┏━━

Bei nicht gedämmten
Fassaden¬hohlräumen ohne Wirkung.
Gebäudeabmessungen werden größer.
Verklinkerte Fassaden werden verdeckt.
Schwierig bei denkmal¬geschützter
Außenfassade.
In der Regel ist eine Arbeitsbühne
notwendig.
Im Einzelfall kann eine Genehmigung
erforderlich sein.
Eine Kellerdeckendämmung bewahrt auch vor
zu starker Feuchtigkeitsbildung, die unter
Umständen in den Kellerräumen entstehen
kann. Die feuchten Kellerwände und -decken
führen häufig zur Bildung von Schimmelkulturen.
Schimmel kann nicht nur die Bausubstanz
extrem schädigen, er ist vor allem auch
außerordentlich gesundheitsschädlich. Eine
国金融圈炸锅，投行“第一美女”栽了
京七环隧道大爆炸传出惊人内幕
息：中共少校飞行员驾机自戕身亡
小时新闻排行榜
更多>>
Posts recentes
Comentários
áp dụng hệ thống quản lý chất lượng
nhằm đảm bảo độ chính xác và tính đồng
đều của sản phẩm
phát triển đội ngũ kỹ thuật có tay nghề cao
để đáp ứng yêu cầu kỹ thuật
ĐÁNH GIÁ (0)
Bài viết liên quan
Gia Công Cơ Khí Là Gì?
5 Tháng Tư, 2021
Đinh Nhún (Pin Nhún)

┗━━
┏━━

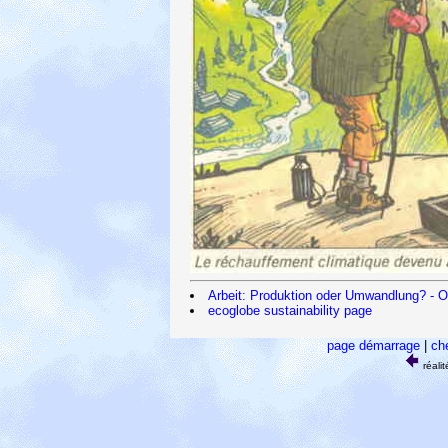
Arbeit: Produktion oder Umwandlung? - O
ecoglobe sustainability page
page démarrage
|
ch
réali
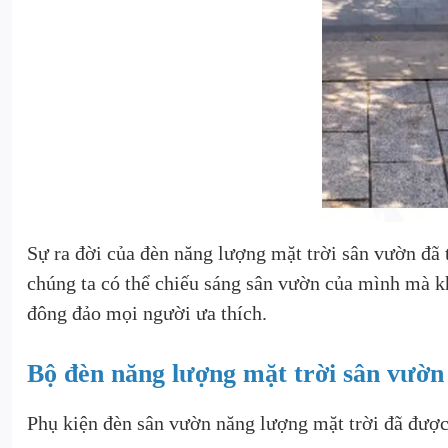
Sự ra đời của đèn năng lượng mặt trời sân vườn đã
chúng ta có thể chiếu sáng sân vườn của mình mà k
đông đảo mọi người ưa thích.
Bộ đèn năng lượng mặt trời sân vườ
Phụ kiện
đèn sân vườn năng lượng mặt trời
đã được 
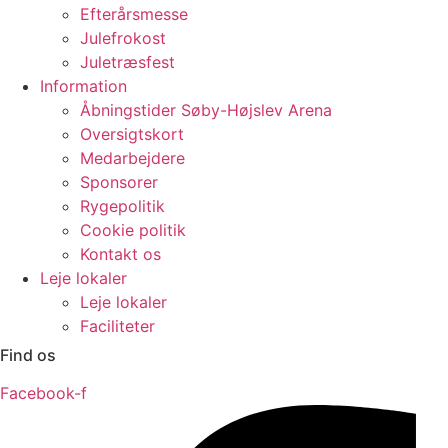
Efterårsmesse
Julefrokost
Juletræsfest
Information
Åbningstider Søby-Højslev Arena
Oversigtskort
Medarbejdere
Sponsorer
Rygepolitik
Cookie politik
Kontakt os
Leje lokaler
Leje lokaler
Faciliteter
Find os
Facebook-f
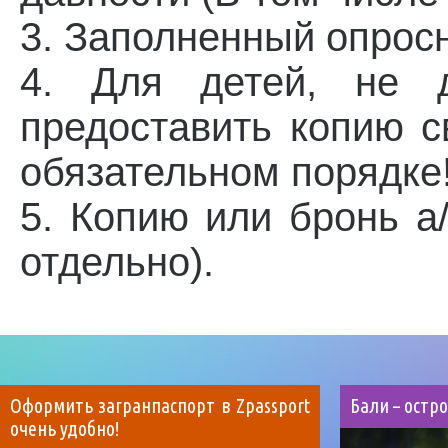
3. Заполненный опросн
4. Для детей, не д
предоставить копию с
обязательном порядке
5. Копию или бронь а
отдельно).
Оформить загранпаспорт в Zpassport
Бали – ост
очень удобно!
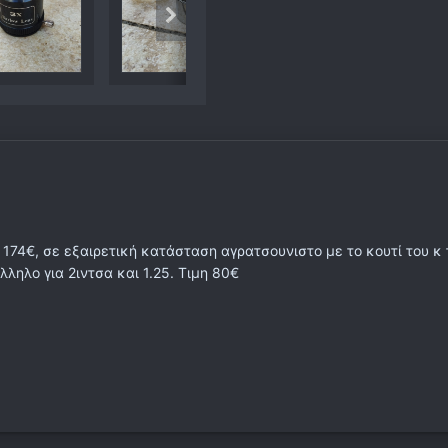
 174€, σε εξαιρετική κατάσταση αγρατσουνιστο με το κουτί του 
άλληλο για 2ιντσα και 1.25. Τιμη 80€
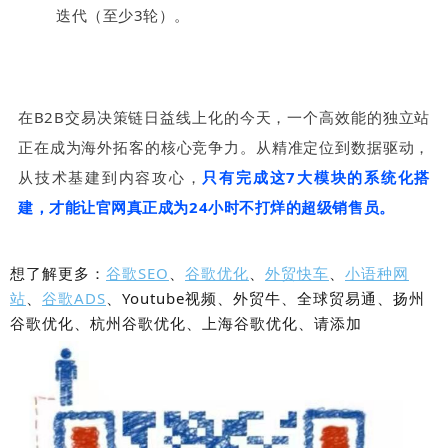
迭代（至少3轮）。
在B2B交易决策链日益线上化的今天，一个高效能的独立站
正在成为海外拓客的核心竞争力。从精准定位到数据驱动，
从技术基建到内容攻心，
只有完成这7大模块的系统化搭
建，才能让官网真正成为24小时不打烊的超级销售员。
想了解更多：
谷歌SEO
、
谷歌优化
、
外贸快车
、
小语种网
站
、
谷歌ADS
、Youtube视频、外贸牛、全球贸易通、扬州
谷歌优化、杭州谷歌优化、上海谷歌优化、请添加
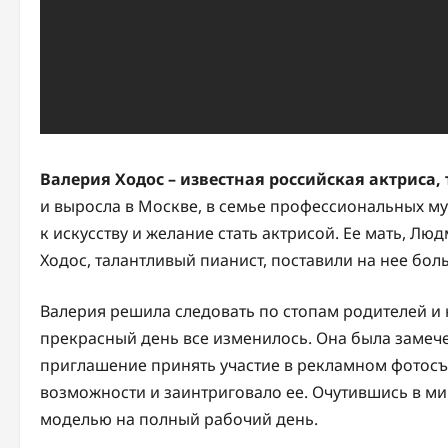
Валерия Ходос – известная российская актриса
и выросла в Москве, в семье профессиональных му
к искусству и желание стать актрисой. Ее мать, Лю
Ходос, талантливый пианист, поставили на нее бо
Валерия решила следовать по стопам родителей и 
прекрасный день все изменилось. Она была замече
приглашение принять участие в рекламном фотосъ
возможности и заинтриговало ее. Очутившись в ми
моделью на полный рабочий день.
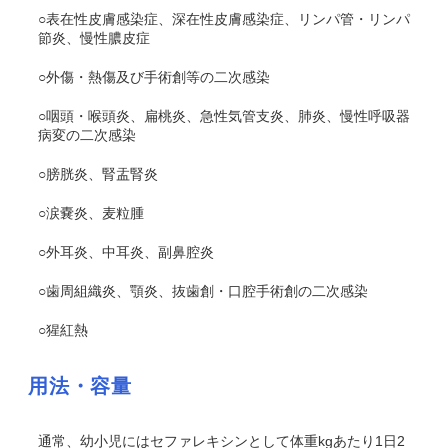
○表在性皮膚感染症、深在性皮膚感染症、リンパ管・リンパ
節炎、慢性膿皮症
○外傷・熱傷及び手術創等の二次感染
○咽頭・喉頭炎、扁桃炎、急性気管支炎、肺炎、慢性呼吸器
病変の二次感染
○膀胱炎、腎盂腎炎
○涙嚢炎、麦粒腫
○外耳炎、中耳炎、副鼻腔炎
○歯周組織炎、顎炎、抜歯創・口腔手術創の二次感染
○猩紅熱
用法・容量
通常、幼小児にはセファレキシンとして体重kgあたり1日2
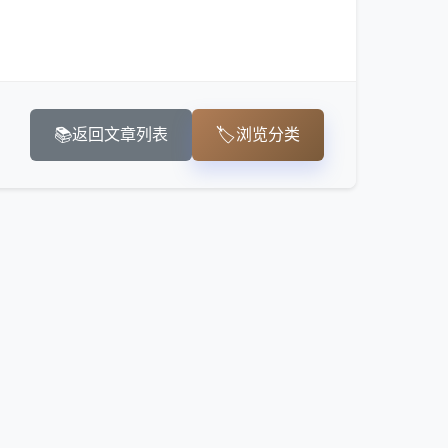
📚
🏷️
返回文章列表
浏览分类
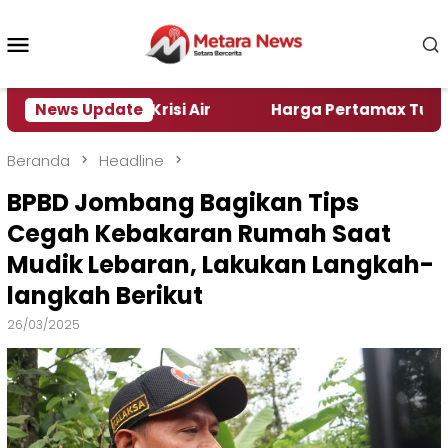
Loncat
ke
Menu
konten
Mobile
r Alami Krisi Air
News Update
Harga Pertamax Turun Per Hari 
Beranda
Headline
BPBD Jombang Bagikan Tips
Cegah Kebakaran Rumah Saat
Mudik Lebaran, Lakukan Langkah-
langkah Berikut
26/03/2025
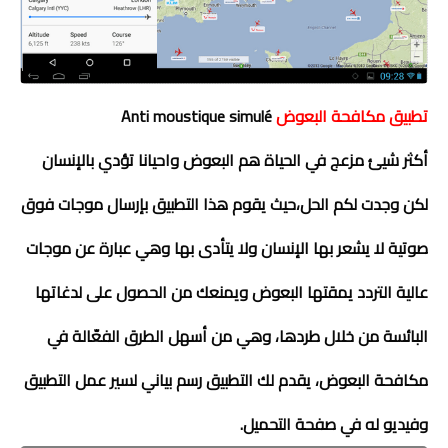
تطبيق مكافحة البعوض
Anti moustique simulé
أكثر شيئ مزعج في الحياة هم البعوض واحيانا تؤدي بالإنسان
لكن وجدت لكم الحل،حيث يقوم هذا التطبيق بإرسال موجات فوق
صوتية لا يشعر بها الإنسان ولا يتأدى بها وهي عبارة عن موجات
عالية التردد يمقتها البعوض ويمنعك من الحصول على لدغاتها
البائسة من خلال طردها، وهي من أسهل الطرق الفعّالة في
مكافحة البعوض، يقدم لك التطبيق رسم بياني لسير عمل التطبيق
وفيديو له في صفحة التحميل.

┗━━

Referring to the material above, set down exactly the lines between the line with "Verklinkerte Fassaden werden verdeckt." and the line with "extrem schädigen, er ist vor allem auch", inclusive, and no other lines.

• Answer to this problem:
Verklinkerte Fassaden werden verdeckt.
Schwierig bei denkmal¬geschützter
Außenfassade.
In der Regel ist eine Arbeitsbühne
notwendig.
Im Einzelfall kann eine Genehmigung
erforderlich sein.
Eine Kellerdeckendämmung bewahrt auch vor
zu starker Feuchtigkeitsbildung, die unter
Umständen in den Kellerräumen entstehen
kann. Die feuchten Kellerwände und -decken
führen häufig zur Bildung von Schimmelkulturen.
Schimmel kann nicht nur die Bausubstanz
extrem schädigen, er ist vor allem auch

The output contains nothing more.